Increase Your Luck Surface Area

Luck is not purely random. You can systematically increase the probability of fortunate events by combining passionate work with broad communication.

"Your Luck Surface Area is directly proportional to the degree to which you do something you're passionate about combined with the total number of people to whom this is effectively communicated." Jason Roberts

The Luck Surface Area formula is deceptively simple: do interesting things, and tell people about them. But the insight runs deep. Paul Graham observes that when you read biographies of people who have done great work, "it's remarkable how much luck is involved. They discover what to work on as a result of a chance meeting, or by reading a book they happen to pick up." The solution is to make yourself a big target for luck by being curious, trying many things, meeting many people, reading widely, and asking lots of questions.

This connects to the concept of "scenius" those astonishingly productive periods in history (Renaissance Florence, Elizabethan England, Silicon Valley) where human mixing, risk-tolerant institutions, and rapid exchange of ideas create an environment where serendipity compounds.
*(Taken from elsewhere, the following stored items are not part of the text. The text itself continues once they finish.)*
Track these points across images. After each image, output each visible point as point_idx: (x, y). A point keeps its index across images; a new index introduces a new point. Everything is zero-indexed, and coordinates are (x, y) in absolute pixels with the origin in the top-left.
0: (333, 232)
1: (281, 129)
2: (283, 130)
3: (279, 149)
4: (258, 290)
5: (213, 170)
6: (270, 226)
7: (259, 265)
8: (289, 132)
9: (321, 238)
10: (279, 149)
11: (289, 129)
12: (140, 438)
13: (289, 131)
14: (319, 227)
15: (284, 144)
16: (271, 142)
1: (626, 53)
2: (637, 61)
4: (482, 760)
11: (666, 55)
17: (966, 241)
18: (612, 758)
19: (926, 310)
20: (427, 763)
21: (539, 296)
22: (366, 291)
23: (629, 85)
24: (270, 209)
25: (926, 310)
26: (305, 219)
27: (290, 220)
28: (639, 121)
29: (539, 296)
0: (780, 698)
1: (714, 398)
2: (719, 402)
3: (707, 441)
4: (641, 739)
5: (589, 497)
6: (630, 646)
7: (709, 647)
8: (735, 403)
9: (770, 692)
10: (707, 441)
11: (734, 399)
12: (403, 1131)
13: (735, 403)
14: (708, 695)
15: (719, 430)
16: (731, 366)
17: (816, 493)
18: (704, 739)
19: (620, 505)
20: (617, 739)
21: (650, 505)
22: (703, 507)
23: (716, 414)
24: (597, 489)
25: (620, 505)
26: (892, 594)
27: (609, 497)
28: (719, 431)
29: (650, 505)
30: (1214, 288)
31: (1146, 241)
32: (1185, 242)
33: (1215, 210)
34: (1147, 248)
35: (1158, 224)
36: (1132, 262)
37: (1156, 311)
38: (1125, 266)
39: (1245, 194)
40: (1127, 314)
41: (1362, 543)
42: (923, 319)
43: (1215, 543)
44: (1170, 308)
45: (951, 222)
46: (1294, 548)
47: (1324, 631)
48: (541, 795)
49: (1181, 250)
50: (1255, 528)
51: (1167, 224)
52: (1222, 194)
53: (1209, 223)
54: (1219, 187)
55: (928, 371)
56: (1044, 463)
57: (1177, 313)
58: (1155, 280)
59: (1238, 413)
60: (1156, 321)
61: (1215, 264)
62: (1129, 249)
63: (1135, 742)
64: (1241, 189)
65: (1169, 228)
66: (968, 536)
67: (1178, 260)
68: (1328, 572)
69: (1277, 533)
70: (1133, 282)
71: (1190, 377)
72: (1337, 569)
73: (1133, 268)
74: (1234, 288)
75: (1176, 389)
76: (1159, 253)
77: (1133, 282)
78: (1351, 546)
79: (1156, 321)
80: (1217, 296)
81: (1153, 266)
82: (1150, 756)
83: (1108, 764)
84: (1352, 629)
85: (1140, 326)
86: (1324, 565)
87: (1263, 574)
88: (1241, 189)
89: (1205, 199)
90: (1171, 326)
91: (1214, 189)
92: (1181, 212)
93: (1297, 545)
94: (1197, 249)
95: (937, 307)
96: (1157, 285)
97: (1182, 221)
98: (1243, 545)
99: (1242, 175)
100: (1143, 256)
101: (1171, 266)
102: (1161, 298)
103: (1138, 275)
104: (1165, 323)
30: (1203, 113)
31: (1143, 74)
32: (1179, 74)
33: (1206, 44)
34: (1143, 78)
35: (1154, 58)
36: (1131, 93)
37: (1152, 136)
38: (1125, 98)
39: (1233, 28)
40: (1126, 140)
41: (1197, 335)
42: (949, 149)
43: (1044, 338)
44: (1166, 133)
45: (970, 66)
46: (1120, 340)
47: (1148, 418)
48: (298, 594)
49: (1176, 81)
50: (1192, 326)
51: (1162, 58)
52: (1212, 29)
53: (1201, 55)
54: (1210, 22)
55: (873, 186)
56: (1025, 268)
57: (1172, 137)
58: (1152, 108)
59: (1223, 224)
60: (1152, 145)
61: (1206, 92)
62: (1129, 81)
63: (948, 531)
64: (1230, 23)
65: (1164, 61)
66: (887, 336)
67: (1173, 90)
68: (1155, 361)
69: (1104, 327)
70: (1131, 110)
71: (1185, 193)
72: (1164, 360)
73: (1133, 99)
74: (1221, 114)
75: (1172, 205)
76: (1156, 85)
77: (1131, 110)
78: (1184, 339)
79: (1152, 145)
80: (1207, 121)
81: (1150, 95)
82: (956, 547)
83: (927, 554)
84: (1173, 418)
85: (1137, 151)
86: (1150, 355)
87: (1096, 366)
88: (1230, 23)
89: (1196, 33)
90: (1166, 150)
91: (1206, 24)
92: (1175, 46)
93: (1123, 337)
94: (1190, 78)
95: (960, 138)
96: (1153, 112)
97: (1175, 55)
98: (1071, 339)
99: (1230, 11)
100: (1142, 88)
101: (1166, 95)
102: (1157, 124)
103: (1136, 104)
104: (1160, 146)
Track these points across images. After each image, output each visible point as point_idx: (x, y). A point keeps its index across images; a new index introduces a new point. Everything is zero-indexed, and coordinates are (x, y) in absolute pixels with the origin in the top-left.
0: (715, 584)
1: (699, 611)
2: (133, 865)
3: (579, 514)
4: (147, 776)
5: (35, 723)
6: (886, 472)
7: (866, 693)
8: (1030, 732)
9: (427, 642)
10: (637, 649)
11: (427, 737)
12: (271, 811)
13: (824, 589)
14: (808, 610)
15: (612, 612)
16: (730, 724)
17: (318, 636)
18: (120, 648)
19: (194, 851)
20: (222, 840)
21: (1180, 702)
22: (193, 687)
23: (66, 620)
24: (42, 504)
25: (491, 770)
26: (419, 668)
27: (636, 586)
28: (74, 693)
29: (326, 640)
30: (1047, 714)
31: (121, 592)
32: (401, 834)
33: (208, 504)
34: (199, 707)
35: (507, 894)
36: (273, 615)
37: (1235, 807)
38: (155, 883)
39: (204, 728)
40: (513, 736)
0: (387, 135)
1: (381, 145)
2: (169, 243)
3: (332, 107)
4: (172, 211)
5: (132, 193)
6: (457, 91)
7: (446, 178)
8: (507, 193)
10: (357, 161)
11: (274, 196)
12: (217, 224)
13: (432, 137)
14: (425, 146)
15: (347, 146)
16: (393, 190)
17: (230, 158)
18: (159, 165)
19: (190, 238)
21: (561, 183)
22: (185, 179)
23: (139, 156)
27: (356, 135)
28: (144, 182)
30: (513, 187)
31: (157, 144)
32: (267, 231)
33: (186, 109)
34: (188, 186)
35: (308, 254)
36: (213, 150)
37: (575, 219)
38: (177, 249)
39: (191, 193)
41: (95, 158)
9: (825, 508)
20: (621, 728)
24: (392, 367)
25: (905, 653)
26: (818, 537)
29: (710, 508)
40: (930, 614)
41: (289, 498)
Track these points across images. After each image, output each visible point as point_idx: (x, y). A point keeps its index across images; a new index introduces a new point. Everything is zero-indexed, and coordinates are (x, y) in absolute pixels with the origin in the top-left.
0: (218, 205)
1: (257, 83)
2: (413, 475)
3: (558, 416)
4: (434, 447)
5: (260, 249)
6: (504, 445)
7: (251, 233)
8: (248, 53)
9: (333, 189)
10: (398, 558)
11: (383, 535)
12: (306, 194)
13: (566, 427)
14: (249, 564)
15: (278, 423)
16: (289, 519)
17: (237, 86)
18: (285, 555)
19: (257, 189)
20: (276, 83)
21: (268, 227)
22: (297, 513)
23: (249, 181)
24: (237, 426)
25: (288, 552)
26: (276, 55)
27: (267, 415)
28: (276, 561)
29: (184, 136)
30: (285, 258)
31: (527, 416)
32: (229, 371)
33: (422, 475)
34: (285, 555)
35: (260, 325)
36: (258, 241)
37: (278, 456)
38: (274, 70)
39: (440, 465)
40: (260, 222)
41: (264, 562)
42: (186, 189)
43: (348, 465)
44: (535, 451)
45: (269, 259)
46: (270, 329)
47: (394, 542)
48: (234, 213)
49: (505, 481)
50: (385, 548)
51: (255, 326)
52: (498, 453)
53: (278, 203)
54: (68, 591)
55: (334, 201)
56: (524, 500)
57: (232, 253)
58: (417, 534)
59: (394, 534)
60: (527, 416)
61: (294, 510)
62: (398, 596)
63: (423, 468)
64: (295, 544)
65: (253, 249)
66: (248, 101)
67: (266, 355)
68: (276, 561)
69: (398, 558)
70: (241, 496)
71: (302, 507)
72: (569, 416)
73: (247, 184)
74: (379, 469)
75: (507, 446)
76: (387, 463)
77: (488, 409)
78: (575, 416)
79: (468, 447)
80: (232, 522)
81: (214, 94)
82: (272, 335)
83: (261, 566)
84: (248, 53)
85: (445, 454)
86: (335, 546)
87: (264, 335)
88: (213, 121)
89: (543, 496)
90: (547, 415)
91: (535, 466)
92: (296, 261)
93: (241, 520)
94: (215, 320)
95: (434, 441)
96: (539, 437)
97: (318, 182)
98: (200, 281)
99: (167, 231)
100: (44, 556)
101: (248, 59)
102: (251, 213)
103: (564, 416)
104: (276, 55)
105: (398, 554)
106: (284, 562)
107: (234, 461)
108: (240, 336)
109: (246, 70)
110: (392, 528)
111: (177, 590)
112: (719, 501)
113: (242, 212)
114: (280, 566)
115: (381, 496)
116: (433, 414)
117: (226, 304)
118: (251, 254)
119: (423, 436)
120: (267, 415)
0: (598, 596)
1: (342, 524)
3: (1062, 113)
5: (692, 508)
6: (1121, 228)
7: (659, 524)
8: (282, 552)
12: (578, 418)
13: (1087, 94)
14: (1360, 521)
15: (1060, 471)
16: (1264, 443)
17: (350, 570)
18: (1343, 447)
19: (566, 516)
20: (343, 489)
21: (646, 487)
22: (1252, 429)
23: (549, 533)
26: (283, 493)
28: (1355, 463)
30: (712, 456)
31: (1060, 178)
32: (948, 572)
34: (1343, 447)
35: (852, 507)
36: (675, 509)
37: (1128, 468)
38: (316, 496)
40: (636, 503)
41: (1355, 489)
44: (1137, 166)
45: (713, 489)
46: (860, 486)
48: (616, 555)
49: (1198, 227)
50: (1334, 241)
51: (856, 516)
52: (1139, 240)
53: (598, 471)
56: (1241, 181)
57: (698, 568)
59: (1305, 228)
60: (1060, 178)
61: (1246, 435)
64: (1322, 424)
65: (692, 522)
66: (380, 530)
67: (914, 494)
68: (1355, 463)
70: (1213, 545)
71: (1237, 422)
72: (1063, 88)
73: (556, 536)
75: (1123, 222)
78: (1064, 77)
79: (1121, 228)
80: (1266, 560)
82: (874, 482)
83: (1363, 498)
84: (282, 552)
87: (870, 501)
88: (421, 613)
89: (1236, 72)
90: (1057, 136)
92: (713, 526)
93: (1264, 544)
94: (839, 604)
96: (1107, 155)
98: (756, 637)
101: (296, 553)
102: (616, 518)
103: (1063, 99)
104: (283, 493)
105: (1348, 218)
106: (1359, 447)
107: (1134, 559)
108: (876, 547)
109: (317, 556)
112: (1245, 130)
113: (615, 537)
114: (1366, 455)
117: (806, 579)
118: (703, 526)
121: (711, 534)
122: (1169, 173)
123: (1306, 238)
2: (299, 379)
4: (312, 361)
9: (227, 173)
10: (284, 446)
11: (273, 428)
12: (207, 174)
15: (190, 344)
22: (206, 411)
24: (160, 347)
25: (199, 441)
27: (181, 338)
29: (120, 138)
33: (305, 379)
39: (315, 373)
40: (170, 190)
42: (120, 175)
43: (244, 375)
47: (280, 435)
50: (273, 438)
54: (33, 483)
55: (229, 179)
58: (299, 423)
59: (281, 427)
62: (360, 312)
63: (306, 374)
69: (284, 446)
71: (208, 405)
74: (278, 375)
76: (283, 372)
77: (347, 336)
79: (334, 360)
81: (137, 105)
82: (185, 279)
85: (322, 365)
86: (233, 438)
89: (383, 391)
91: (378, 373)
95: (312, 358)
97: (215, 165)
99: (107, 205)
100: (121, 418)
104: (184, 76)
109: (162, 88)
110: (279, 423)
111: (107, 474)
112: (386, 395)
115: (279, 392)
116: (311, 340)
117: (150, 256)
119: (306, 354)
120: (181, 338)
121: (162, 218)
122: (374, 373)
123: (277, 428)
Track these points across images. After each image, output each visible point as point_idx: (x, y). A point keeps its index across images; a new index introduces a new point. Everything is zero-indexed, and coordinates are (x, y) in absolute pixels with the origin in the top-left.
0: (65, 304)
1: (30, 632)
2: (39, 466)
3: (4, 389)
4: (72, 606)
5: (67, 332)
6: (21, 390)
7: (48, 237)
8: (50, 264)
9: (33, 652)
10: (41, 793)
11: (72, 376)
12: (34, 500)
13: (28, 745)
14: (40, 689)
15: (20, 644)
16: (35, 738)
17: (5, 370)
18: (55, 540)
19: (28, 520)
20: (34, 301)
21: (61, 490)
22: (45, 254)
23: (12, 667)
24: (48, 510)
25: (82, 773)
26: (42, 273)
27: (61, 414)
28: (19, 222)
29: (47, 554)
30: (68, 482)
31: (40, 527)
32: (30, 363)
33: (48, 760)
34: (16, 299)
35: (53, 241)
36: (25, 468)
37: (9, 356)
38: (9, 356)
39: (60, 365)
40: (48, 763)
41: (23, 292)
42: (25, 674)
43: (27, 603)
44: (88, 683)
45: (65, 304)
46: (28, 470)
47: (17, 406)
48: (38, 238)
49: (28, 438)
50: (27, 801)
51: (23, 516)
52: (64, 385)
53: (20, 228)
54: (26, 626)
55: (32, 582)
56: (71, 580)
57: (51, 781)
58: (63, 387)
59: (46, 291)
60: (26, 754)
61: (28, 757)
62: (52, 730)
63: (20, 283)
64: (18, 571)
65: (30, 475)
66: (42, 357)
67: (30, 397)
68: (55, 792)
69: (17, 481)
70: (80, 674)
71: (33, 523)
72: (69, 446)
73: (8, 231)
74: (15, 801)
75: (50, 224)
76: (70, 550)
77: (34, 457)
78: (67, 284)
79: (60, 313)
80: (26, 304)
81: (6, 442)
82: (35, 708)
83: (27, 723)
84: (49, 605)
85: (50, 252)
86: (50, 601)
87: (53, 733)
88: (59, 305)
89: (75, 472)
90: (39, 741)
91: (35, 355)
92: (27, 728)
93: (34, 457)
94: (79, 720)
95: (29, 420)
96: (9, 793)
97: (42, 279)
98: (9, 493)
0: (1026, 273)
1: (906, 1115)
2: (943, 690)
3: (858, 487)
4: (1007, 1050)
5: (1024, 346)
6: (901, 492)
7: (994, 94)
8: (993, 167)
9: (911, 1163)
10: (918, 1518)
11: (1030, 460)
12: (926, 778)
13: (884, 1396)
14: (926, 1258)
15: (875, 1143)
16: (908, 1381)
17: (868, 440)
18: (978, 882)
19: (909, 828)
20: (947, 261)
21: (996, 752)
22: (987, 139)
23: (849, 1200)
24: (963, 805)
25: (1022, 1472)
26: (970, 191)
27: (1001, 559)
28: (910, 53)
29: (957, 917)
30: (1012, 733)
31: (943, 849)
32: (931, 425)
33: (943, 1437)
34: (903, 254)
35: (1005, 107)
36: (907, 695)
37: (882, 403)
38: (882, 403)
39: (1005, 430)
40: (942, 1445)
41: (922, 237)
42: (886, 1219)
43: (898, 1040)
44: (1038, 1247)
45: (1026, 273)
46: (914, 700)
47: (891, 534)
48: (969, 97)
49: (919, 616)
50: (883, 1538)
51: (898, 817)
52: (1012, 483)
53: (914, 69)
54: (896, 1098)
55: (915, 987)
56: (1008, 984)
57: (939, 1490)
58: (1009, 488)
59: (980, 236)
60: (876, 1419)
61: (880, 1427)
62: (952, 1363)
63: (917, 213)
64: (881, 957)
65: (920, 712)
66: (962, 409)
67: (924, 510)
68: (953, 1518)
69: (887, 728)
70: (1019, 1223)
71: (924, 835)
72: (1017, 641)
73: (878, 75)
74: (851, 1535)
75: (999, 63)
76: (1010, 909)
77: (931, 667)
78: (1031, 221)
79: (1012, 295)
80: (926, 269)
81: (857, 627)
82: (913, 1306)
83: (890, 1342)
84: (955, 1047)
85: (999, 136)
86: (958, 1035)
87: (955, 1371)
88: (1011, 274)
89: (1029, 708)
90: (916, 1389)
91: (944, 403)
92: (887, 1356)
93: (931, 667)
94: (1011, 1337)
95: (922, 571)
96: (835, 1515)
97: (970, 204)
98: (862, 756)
The individual version of scenius is maximizing your own surface area for lucky collisions. Will Larson echoes this when he advises being "discoverable" writing online, maintaining relationships, speaking at meetups because access to the most interesting opportunities depends on people being able to find you.

The formula also explains why pure heads-down work without communication leaves so much on the table. Success equals product times distribution. Many talented people fail not because their work is bad but because too few people ever encounter it. The entrepreneur who over-indexes on product and ignores distribution is shrinking their luck surface area to almost nothing.

Takeaway: Doing great work in private is only half the equation you must also broadcast it widely to let serendipity find you.